RML's links with Nissan extend to the creation of the Juke-R road car; outwardly a Juke on steroids with Skyline GTR running gear. At 500,000 Euros a pop, the car is destined for the sort of lucky customer who may be bored with his Ferrari collection. The car is typical of the sort of projects RML does in parallel with more overt on-track motorsport activities, tapping into the same specialised skillsets. Previous similar projects include the development of the Mercedes McLaren SLR and the Martin Audio Nissan Jukebox.

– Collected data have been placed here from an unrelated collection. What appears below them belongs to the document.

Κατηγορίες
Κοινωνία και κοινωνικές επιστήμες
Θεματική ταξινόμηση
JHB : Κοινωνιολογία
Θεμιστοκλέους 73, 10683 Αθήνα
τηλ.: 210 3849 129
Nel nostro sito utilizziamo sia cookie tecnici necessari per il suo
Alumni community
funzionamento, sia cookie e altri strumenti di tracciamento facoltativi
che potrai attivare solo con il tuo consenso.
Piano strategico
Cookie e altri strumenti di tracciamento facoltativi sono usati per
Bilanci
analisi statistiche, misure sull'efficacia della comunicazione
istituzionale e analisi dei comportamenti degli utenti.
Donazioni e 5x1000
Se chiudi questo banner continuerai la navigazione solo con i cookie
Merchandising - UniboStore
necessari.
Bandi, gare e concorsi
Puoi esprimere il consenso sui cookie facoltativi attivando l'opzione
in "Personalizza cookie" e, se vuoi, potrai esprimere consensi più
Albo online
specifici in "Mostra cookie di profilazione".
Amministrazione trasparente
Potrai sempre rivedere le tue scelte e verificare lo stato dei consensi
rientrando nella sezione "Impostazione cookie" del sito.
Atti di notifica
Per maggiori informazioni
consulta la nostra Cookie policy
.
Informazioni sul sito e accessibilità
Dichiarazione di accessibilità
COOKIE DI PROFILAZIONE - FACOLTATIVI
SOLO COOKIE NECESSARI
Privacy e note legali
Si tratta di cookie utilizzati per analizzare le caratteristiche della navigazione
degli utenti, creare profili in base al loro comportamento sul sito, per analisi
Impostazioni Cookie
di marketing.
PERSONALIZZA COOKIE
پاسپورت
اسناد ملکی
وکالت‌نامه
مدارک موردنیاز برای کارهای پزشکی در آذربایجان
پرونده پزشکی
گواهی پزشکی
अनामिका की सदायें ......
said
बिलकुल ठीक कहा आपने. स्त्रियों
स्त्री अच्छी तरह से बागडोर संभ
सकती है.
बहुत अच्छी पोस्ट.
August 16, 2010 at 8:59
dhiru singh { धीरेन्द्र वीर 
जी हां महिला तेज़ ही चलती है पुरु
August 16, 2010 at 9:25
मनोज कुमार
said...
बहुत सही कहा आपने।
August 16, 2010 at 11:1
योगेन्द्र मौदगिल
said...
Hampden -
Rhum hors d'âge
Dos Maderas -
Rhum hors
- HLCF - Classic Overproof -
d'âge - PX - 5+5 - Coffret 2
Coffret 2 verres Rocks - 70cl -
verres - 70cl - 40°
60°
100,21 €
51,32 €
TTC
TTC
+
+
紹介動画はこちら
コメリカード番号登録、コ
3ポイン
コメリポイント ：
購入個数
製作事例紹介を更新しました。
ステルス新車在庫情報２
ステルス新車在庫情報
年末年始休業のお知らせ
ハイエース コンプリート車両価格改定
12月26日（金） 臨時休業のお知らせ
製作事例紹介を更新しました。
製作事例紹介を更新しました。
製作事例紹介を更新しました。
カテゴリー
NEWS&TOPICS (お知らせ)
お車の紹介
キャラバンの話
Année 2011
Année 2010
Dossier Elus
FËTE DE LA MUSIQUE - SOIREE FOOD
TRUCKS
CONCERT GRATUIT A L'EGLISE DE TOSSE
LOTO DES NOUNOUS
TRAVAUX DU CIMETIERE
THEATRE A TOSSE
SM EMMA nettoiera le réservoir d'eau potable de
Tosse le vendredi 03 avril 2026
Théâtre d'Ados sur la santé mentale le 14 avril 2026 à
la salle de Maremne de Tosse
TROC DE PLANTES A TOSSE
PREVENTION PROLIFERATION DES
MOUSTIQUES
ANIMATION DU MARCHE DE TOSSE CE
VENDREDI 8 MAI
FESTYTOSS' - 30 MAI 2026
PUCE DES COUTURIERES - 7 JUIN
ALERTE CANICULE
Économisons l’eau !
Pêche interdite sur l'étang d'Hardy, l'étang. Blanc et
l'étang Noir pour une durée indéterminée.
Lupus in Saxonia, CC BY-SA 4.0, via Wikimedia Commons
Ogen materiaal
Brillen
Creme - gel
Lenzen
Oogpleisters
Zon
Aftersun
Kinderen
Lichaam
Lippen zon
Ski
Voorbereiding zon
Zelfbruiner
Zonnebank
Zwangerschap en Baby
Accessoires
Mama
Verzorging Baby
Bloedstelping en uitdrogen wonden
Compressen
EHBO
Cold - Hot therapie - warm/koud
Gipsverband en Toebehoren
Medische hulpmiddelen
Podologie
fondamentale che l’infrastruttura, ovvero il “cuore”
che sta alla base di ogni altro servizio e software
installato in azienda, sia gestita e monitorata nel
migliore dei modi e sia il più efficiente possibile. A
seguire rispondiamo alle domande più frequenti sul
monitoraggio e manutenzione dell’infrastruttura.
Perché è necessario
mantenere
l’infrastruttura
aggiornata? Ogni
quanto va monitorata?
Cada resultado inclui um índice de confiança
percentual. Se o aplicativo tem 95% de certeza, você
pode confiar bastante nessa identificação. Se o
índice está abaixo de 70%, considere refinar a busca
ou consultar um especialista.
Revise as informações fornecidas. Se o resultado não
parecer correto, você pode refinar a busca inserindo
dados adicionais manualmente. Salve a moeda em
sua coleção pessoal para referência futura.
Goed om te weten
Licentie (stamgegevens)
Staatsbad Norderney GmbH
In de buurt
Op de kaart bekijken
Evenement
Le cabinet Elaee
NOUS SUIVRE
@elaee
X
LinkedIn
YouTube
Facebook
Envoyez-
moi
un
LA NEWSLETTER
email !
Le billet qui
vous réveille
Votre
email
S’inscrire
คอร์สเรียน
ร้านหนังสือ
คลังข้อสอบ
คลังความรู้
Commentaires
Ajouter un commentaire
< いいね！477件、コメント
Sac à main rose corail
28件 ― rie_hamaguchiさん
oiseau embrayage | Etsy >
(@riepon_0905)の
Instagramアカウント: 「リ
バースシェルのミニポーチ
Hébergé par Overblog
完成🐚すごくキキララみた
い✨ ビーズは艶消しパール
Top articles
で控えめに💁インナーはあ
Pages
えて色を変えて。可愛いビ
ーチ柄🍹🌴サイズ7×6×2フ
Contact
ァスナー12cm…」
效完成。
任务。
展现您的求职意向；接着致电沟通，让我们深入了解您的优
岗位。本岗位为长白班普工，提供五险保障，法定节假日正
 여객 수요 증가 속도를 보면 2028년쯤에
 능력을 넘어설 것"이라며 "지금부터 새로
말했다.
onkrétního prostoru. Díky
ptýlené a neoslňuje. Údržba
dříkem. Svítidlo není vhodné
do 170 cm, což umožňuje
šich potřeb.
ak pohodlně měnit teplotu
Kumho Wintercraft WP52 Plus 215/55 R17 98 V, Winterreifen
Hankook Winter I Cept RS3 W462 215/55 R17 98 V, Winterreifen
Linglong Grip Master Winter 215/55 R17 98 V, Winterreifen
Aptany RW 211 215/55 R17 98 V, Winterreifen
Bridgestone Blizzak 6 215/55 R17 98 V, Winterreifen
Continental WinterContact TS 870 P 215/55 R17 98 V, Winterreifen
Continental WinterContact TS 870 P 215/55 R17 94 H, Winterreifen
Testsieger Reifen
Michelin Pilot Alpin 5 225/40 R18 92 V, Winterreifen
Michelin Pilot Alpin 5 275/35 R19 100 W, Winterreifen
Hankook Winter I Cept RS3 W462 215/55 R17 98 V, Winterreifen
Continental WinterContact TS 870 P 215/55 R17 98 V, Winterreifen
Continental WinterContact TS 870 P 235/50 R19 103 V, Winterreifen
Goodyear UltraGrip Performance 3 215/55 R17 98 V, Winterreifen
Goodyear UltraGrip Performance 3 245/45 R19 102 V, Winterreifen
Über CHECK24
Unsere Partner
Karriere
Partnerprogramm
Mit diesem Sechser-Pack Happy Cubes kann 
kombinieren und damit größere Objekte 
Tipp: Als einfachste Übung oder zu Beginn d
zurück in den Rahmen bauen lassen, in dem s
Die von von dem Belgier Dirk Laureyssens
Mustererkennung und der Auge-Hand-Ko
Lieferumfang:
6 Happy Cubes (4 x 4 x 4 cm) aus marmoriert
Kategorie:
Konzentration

"My role in the business really is facilitating the structure that enables multiple programmes to operate with dedicated project managers," says Mallock, who in a sign of the evolving face of RML has been absent from most WTCC race weekends this season. "The managers have a good deal of autonomy and responsibility working with an agreed budget and we work out an objective with clients beforehand. I very rarely, in fact I don't, get hands-on involved with racing now. The only hands-on I do is with my own historic racing. That's great fun, and I really enjoy getting the calculator out to look into critical damping, gear ratios and that kind of stuff."
The stoicism pervaded by Mallock extends to driver Rob Huff. The Briton has competed with the RML Chevrolet team in every year of the rebooted WTCC, and before that with SEAT in the BTCC. Huff is keen to remain with RML, even at the expense of moving away from touring cars.
"The dream is to stay put," declares Huff. "I don't want to go anywhere. RML took a big gamble on me eight years ago, and I'm hoping to pay them off by winning the world championship. The last thing that I want to do is lose RML, because I think they're the best team in the world. If that is touring cars, then great; if not, then great. Chevrolet has done us all a favour. They could have done what a lot of manufacturers do, which is to pull out at the last minute. Macau has been quite famous as the location when people find out they haven't got a job."
Chevrolet dominated the WTCC in 2011
Should RML not race in the WTCC next year, Huff is pragmatic about his options and confesses to "have been gagging" to race in the blue-riband Australian V8 Supercar race at Bathurst for years.
"I don't need to continue racing because of the money, because these guys have looked after me very well, but I don't want to be out of racing," continues Huff. "I want a full-time drive, because it's very easy to be forgotten about. At the same time I have to choose very carefully, and hopefully I'm going to be in a position where I have a few options. I don't want to be in something that diminishes what I've built up over the last eight years."
As the interview winds down, AUTOSPORT offers condolences on the bad news, only for Mallock to set us straight: "I honestly don't see it as bad news; I just see it as a natural cycle. It probably sounds strange to say this, but even with the Chevrolet withdrawal we are comfortable being focused on motorsport and high-performance automotive businesses.
"There are actually a surprising number of opportunities out there and there's lots going on. Hopefully we'll continue in the WTCC, but if not it won't be the end of the world."